- _DATA EXTRACT_
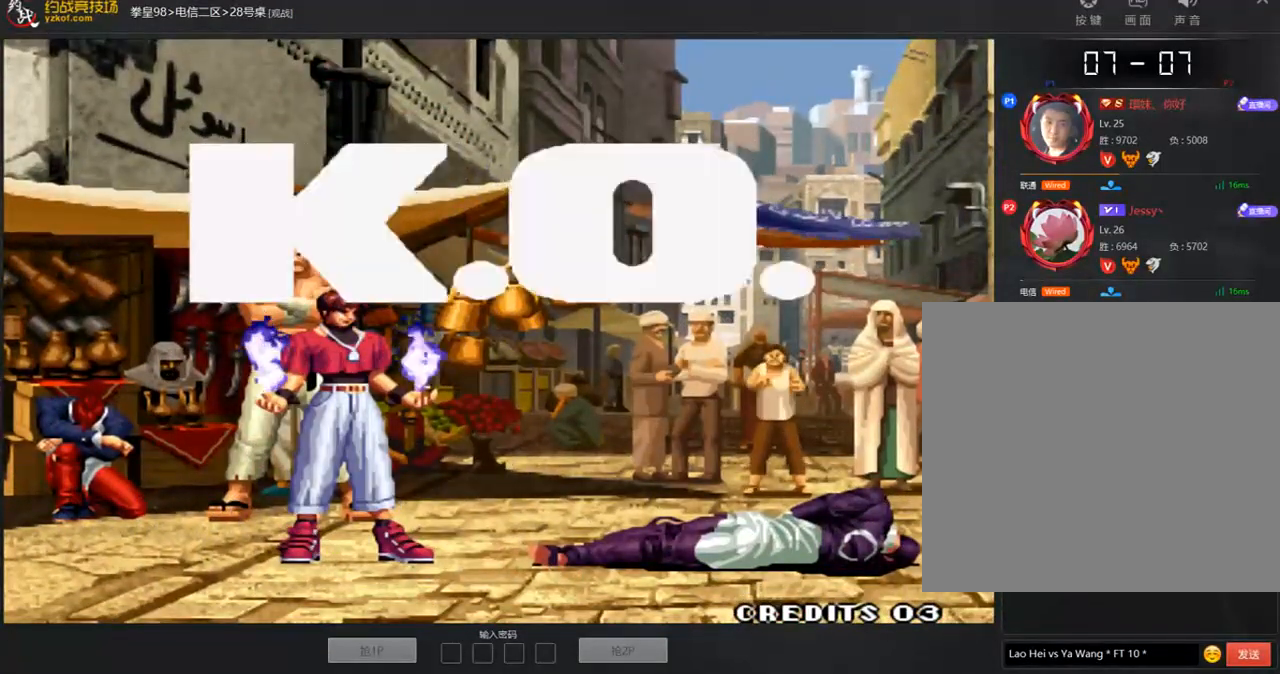
Gameplay with a controller (arcade stick); each line is a JSON object with the inputs held at the frame after it. "events" lists button and stick changes between this image and that frame as [ms after this image, input, new state], when the widget could be followed in between. Not read: L3 R3.
{"buttons": [], "left_stick": "center", "events": [[51, "left_stick", "center"], [84, "A", "down"], [101, "left_stick", "down"], [169, "A", "up"], [185, "left_stick", "left"], [270, "left_stick", "down"], [371, "C", "down"], [387, "left_stick", "center"], [471, "C", "up"]]}
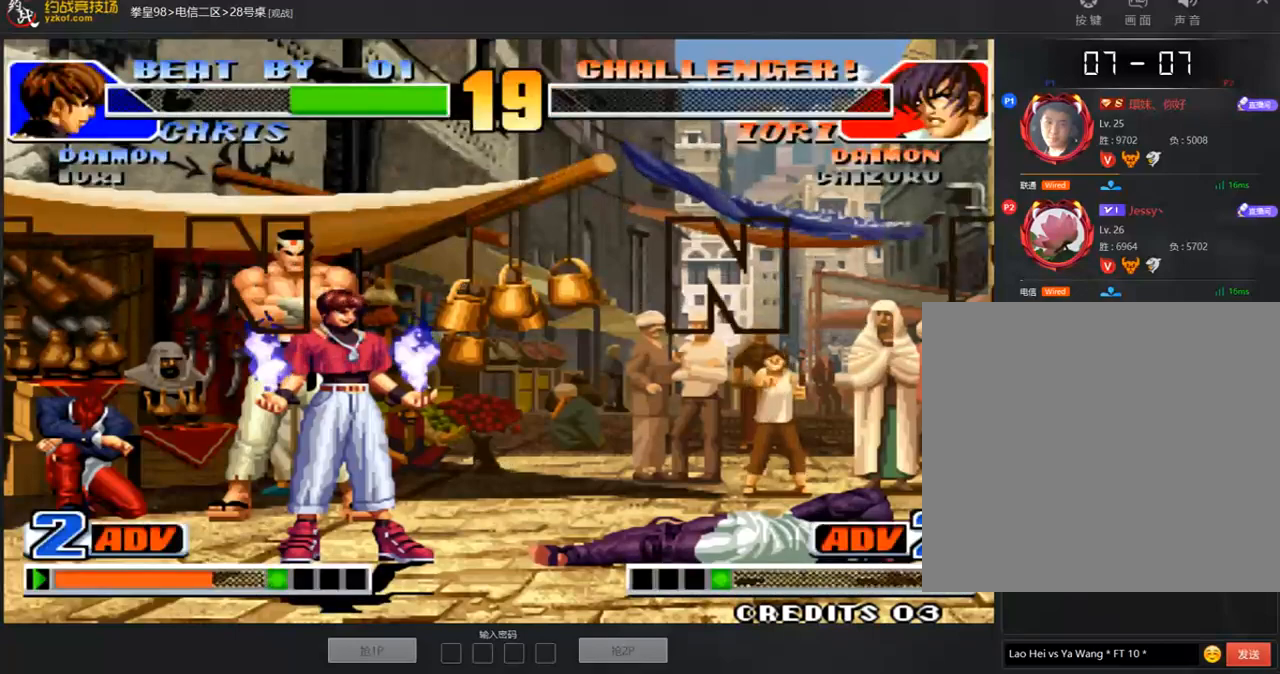
{"buttons": [], "left_stick": "center", "events": [[84, "left_stick", "left"], [219, "left_stick", "center"], [286, "left_stick", "down-right"], [370, "left_stick", "center"], [387, "C", "down"], [455, "C", "up"]]}
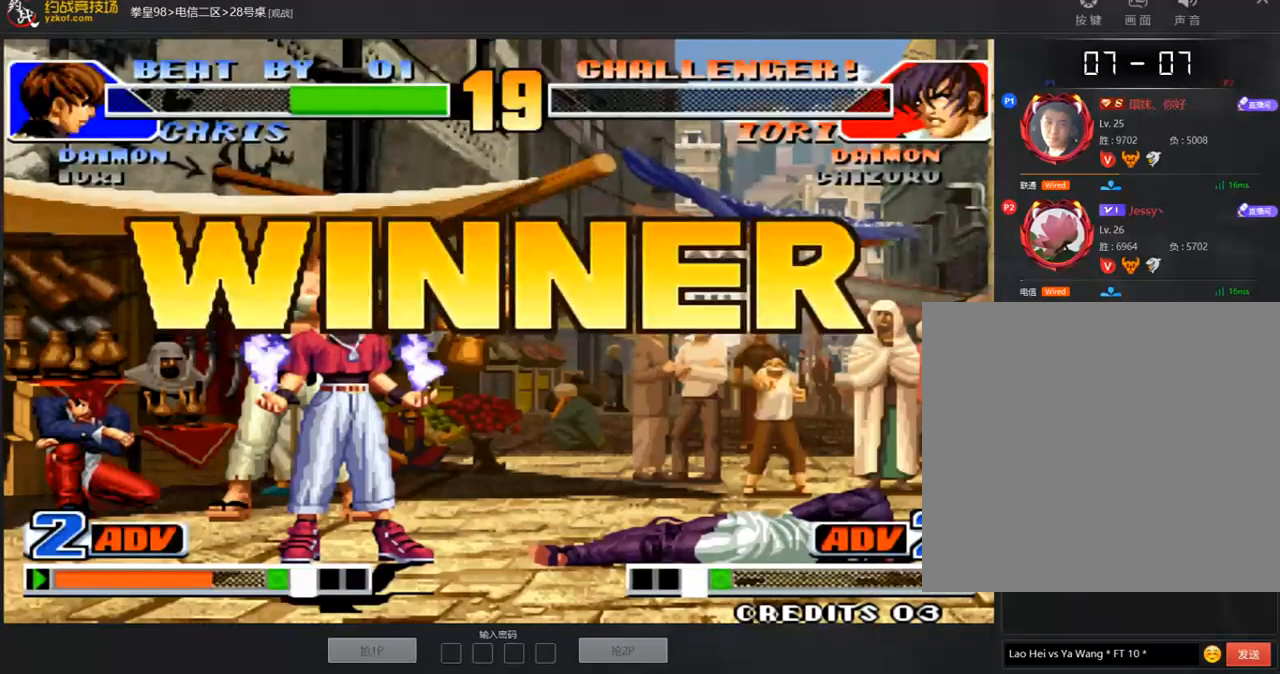
{"buttons": ["C"], "left_stick": "center", "events": [[84, "left_stick", "left"], [168, "A", "down"], [202, "left_stick", "down"], [286, "A", "up"], [286, "left_stick", "left"], [387, "left_stick", "down"], [438, "C", "down"], [488, "left_stick", "center"]]}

- _HOW TO COMPLETE THIS TASK_
Scan the listing for the string "down". Copy each line that has it.

- _EXERCISE OUTPUT_
{"buttons": [], "left_stick": "center", "events": [[51, "left_stick", "center"], [84, "A", "down"], [101, "left_stick", "down"], [169, "A", "up"], [185, "left_stick", "left"], [270, "left_stick", "down"], [371, "C", "down"], [387, "left_stick", "center"], [471, "C", "up"]]}
{"buttons": [], "left_stick": "center", "events": [[84, "left_stick", "left"], [219, "left_stick", "center"], [286, "left_stick", "down-right"], [370, "left_stick", "center"], [387, "C", "down"], [455, "C", "up"]]}
{"buttons": ["C"], "left_stick": "center", "events": [[84, "left_stick", "left"], [168, "A", "down"], [202, "left_stick", "down"], [286, "A", "up"], [286, "left_stick", "left"], [387, "left_stick", "down"], [438, "C", "down"], [488, "left_stick", "center"]]}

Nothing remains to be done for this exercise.